GIVEN RECORDS
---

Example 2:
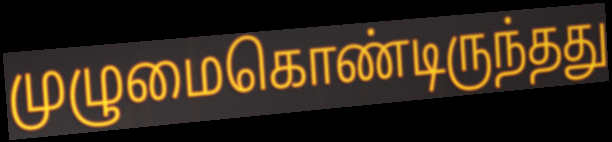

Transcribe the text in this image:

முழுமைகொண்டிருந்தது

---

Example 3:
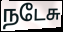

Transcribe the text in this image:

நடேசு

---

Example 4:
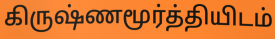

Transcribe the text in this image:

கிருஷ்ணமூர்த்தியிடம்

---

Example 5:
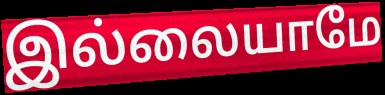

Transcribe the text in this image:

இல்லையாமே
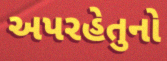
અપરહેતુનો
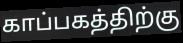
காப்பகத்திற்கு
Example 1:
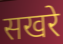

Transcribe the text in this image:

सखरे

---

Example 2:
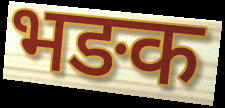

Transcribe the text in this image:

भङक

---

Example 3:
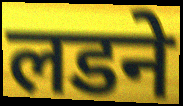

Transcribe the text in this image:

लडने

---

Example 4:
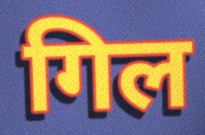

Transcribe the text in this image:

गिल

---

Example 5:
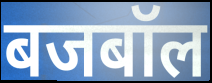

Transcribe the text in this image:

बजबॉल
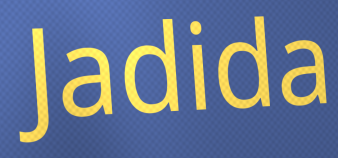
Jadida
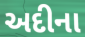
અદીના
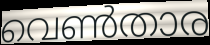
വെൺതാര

YOUR GOAL
Return each record exactly as given, excluding any image.

SOLUTION FOR THIS PROBLEM
---

Example 2:

Transcribe the text in this image:

முழுமைகொண்டிருந்தது

---

Example 3:

Transcribe the text in this image:

நடேசு

---

Example 4:

Transcribe the text in this image:

கிருஷ்ணமூர்த்தியிடம்

---

Example 5:

Transcribe the text in this image:

இல்லையாமே
અપરહેતુનો
காப்பகத்திற்கு
Example 1:

Transcribe the text in this image:

सखरे

---

Example 2:

Transcribe the text in this image:

भङक

---

Example 3:

Transcribe the text in this image:

लडने

---

Example 4:

Transcribe the text in this image:

गिल

---

Example 5:

Transcribe the text in this image:

बजबॉल
Jadida
અદીના
വെൺതാര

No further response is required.